Bergés has led multiple research projects on a wide range of problems related to sensing and data analysis for civil infrastructure systems, particularly in the area of buildings and energy efficiency with funding from federal agencies (e.g., DOE, ARPA-E, NSF, NASA), industry (e.g., Bosch, HP Labs, Samsung) and other sources. His work has resulted in over 100 publications in top peer-reviewed journal and conference venues as well as popular press coverage by the Wall Street Journal, the American Society of Civil Engineers and the American Society of Mechanical Engineers.

Bergés is the director of the Intelligent Infrastructure Research Lab (INFERLab) at CMU. Among recent awards, he received the Best Paper Award at ACM BuildSys in 2019, and the Professor of the Year Award by the ASCE Pittsburgh Chapter in 2018. Bergés received his B.Sc. in 2004 from the Instituto Tecnológico de Santo Domingo, in the Dominican Republic; and his M.Sc. and Ph.D. in Civil and Environmental Engineering in 2007 and 2010, respectively, both from Carnegie Mellon University.

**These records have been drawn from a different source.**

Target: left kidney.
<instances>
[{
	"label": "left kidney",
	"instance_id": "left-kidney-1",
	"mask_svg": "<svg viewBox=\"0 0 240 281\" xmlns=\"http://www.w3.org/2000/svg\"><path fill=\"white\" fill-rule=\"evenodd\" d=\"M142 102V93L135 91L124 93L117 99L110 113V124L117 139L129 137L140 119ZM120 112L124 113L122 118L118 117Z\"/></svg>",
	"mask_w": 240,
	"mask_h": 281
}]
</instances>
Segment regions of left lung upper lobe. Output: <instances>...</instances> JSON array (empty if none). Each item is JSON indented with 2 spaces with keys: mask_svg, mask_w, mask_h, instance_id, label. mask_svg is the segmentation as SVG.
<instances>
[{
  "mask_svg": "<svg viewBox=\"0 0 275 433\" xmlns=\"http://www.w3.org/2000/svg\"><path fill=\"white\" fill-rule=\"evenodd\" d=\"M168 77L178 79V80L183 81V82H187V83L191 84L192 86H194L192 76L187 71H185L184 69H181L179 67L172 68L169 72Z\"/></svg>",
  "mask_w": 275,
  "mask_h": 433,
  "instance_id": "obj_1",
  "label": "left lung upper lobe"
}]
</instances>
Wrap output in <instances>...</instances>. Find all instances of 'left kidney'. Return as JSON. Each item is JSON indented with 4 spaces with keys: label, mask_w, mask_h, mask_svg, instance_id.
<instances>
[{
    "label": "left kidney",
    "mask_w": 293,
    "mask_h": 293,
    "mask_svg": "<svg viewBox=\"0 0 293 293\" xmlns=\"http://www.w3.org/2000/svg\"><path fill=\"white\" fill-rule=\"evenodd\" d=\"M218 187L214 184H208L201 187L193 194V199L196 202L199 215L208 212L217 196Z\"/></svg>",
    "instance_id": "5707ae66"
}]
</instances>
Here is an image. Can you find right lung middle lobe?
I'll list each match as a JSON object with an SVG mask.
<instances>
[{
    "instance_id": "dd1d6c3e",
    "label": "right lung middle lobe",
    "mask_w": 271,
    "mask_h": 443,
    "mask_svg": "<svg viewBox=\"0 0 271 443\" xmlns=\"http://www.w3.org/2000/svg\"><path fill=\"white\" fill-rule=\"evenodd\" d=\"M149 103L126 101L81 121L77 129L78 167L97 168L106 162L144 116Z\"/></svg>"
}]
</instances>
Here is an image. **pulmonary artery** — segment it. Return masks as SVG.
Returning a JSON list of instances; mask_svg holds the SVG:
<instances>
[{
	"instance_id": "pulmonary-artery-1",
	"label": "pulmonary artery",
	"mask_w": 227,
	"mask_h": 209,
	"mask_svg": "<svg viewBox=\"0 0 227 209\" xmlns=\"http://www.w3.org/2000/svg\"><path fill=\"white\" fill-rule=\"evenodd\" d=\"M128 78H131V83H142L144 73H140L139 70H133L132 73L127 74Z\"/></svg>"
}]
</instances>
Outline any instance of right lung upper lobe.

When not conducting research at CMU or Amazon (both of which, thankfully, he enjoys very much), Mario also enjoys traveling, cooking, playing guitar and spending time with his family.
 

Practical information

  • Informed public
  • Free

Organizer

  • Prof. Dimitrios Lignos (IIC), Prof. Andrew Sonta (ETHOS)

Contact

  • Andrew Sonta (ETHOS)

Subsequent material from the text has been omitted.